Look through the listing below and write out exactly the lines from the line with "Se cuenta con disponibilidad inmediata para" to the line with "Comentarios (0)", both included, and no others.

=-=-=-=-=

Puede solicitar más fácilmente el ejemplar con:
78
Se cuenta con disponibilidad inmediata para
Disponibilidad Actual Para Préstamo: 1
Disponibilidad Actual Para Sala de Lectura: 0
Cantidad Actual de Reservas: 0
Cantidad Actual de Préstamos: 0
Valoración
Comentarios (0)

=-=-=-=-=

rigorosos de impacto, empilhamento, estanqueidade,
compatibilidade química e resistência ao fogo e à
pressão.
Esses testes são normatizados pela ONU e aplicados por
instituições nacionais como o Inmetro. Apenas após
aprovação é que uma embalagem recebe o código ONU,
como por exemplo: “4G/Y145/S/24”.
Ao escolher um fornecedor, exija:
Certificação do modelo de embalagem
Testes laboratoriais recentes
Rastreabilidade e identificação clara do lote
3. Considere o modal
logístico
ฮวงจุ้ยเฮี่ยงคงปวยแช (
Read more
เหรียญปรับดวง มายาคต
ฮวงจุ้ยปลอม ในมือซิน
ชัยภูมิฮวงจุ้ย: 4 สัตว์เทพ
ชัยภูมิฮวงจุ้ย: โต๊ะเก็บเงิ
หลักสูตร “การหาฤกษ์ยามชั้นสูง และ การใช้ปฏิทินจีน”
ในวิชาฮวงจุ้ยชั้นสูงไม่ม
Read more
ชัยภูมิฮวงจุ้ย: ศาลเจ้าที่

=-=-=-=-=

### [RESPONSE TO THIS TASK]
Se cuenta con disponibilidad inmediata para
Disponibilidad Actual Para Préstamo: 1
Disponibilidad Actual Para Sala de Lectura: 0
Cantidad Actual de Reservas: 0
Cantidad Actual de Préstamos: 0
Valoración
Comentarios (0)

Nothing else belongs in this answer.